From the Guidelines
Recurrent yeast infections should be treated with a 10-14 day induction therapy with a topical agent or oral fluconazole, followed by fluconazole 150 mg weekly for 6 months, as recommended by the Infectious Diseases Society of America 1. This approach is based on high-quality evidence and is considered a strong recommendation. The treatment aims to reduce the frequency and severity of recurrent vulvovaginal candidiasis.
- Key points to consider:
- Induction therapy with a topical agent or oral fluconazole for 10-14 days
- Maintenance therapy with fluconazole 150 mg weekly for 6 months
- Importance of completing the full treatment course to prevent recurrence
- Potential need for lifestyle changes, such as wearing loose cotton underwear and avoiding scented hygiene products, to reduce the risk of recurrence. It is essential to note that recurrent yeast infections can be a sign of an underlying condition, such as diabetes or immunosuppression, and if infections persist despite treatment, a healthcare provider should be consulted to rule out these conditions 1.
From the FDA Drug Label
The remaining one-fourth of enrolled patients had recurrent vaginitis (≥4 episodes/12 months) and achieved 57% clinical cure, 47% mycologic eradication, and 40% therapeutic cure The FDA-approved treatment for recurrent yeast infections with fluconazole has a clinical cure rate of 57%, mycologic eradication rate of 47%, and therapeutic cure rate of 40% 2.
- Clinical cure is defined as a complete resolution of signs and symptoms of vaginal candidiasis.
- Mycologic eradication is defined as a negative KOH examination and negative culture for Candida.

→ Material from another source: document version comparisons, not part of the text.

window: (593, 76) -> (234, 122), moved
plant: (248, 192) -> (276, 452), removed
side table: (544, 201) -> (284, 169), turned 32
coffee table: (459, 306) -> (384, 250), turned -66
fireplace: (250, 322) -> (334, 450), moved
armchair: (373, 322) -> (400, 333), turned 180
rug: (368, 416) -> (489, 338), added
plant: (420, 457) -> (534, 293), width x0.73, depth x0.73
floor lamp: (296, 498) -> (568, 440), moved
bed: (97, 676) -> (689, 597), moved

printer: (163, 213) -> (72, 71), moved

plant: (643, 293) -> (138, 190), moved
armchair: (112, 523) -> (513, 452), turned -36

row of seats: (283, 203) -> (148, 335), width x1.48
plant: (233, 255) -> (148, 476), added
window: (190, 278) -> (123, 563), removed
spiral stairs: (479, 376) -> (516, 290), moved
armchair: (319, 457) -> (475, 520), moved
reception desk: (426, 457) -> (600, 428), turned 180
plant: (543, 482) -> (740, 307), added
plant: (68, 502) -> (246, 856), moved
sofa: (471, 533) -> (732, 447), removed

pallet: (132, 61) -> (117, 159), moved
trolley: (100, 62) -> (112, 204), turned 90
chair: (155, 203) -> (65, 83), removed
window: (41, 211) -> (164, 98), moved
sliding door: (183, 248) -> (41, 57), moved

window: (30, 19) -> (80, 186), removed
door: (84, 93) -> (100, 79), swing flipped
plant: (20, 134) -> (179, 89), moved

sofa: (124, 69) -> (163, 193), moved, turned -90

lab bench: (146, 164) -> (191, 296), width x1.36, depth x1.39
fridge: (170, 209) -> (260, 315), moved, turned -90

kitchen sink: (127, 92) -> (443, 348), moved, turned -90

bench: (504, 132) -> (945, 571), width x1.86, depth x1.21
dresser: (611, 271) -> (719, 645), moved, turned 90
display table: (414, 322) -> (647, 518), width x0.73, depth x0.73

- Therapeutic cure is defined as both clinical cure and mycologic eradication. The numbers are too small to make meaningful clinical or statistical comparisons with vaginal products in the treatment of patients with recurrent vaginitis.
From the Research
Treatment Options for Recurrent Yeast Infections
- The current Centers for Disease Control and Prevention (CDC) guidelines recommend oral fluconazole as first-line maintenance for recurrent vulvovaginal candidiasis (RVVC), but topical treatments can be considered if oral regimens are not feasible 3.
- Topical maintenance dosing for RVVC may include clotrimazole, miconazole, terconazole, and intravaginal boric acid, which are effective against both Candida albicans and non-albicans species 3.
- Boric acid is a safe and effective alternative treatment for women with recurrent and chronic symptoms of vaginitis, especially when conventional treatment fails due to non-albicans Candida species or azole-resistant strains 4.
Effectiveness of Boric Acid and Fluconazole
- Boric acid has been found to inhibit growth of yeast isolates in different morphologies and is effective against various Candida species, including those with intrinsic resistance to fluconazole 5.
- Fluconazole is the primary antifungal drug used to treat RVVC, but its effectiveness can be limited by the development of resistance, particularly in non-albicans species 6, 7.
- Boric acid is broadly effective at inhibiting growth across many isolates and morphologies, making it a useful treatment option for RVVC 5.
Considerations for Treatment
- Identification of the Candida species and prior response to treatment can influence treatment decisions 3.
- Fluconazole, ibrexafungerp, and intravaginal boric acid should be avoided during pregnancy 3.
- The development of antifungal resistance, particularly in non-albicans species, is a concern and may impact treatment options 7.